Once patients were classified according to these case definitions, we evaluated the clinical, radiological, and analytical data to identify the risk factors associated with the most severe neurological involvement. Several variables—age between 6 months and 2 years, time from infection onset, presence of skin rash, HFMD, and the EV-A71 genotype—were significantly associated with it. Other studies have identified other risk factors, including the presence of leukocytosis at admission, age, male sex, and certain genetic risk factors, but only in the context of EV-A71 infection.28 A 2014 metanalysis found that fever higher than 37.5°C lasting more than three days, age, lethargy, hyperglycemia, vomiting, neutrophilia, and the EV-A71 genotype were associated with severe neurological impairment related to HFMD.41

Another important finding of this study is the high prevalence of aseptic meningitis among infants younger than 3 months of age. This is probably due to the fact that lumbar puncture is almost compulsory in infants under 1 month of age presenting with fever without a focus of infection, since it is nearly impossible to detect meningism at this age, and therefore some mildly symptomatic patients can be better diagnosed in this age group than in eldest children.42–44

In this retrospective series, several risk factors were associated with neurological involvement in pediatric patients with EV infection. In children between 6 months to 2 years of age who develop neurological signs—associated with a non-specific skin rash or HFMD—within the first 12h from onset, a broad, early microbiological study should be considered. A lumbar puncture should be performed to check for the presence of an EV infection using RT-PCR. Other biological samples (feces or respiratory fluids) should also be collected for EV detection and genotyping. In cases with symptoms suggestive of brainstem encephalitis, cardiorespiratory monitoring is recommended to check for signs of severe neurological involvement such as lower cranial nerve palsy, arrhythmia, or respiratory distress. CSF should be evaluated in infants under 3 months of age who present fever without focus to check for aseptic meningitis, even if clinical signs of meningism are not present.

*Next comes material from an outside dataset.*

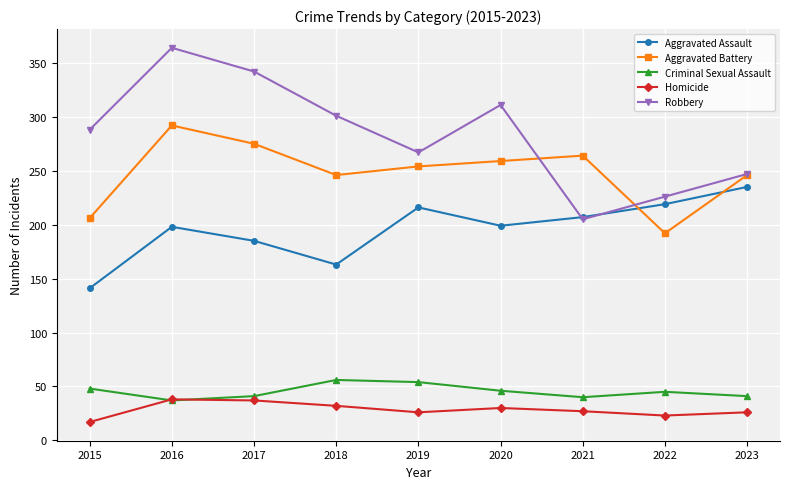

What is the maximum value for Robbery?

364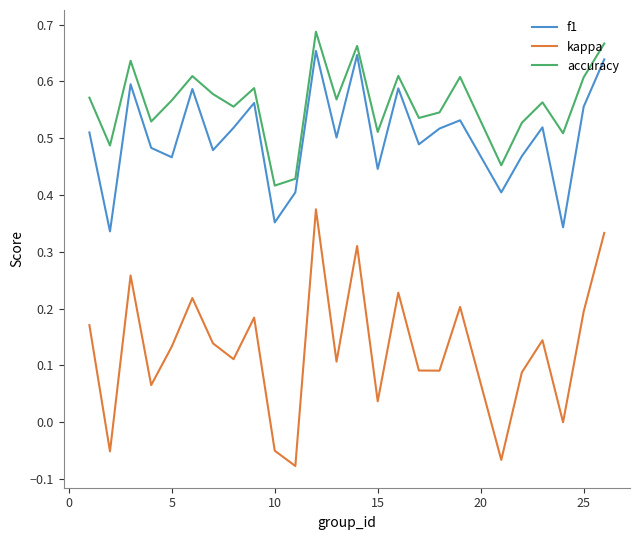

True or false: accuracy and kappa cross at least once.

False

FC and ETV design the study and draw the initial manuscript. FC, LA and EC collected patients’ demographic and clinical data. MdC, NR collected patients’ microbiological data and reviewed final manuscript. ETV and EM reviewed final manuscript.

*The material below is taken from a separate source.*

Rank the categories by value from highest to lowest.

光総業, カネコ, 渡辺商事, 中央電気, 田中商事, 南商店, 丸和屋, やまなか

The present study was approved by the Ethics Board of Hospital Sant Pau.

Informed consent was obtained from the parents of all patients included in the study. Additional informed consent was obtained from all individual participants for whom identifying information is included in this article.

No funding received for this study.

The authors declare no competing financial interests in relation to this work.